I cannot say whether his judgment is correct here. But I will say this. The right way to address the problem is not by continuing to “meet people where they are” but rather must begin by inspiring them to be more than they are. That is impossible without ideal musical models in mind. I don’t mean abstractions like “arouse the community into a new awareness” or something like that. I mean exactly what the Second Vatican Council said: the Mass itself should be sung with Gregorian chant having first place. It is this chant tradition that is our treasure, the most beautiful gift that Catholic musicians have been given to preserve and make ever more beautiful.
The musical experiment of the 1970s and following threw out the archetype of liturgical music, brutally drove out those who believed that and strove to reached those ideals. It was an experiment that has failed and miserably so, even by the standards that its champions laid out in the 1970s.
If I were to describe the music situation in the average parish today, I would use language very similar to how these writers from Pastoral Music described the preconciliar world: static, uninspired, lacking in competence. It is ritual observance: pick four songs from the Missallete, and, if in doubt, sing the Mass of Creation. That’s about it. Change will not happen by continuing to cater to this level. That only creates the race to the bottom that we’ve seen in operation now for decades.

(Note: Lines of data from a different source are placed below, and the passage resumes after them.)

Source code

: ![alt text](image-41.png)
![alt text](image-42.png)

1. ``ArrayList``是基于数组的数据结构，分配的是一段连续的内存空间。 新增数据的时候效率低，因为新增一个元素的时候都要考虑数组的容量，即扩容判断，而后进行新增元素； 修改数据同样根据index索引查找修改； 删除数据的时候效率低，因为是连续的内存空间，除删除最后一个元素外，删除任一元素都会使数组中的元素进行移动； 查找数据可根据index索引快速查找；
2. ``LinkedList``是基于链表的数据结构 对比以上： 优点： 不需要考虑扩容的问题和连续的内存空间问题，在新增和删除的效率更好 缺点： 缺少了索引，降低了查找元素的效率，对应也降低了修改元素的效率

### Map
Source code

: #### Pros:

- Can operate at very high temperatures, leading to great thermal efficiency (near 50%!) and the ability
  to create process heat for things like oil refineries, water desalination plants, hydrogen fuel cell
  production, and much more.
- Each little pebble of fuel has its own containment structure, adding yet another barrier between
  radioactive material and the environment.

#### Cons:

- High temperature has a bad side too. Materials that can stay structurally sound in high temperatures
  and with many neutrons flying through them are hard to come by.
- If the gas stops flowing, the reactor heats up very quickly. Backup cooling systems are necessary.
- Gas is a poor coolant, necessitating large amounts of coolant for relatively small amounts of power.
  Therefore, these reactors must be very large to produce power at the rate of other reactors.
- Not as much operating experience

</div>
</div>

A new era for Catholic music will require the cultivation of serious choirs that have an important role beyond merely leading the congregation. It will require attracting real talent and inspiring existing singers to upgrade their abilities and challenge themselves to be willing to change. It will require that excellence is newly valued. There will need to be a new dedication to training. There must be stability in the parish music program, guarded over by pastors who are dedicated to solemnity and excellence. And there must be new resources such at the Simple English Propers that make it possible for choirs to take their jobs seriously, contributing in a real sense to ennobling the Catholic liturgy.
I’m so grateful to be living now, especially with a chance for a new beginning in Advent of 2011, with the new Missal translation and a new generation that is not naive and not caught up in the goal of banishing transcendence but rather understands the sacred music ideal and is working toward going as far as possible toward realizing that ideal in our times.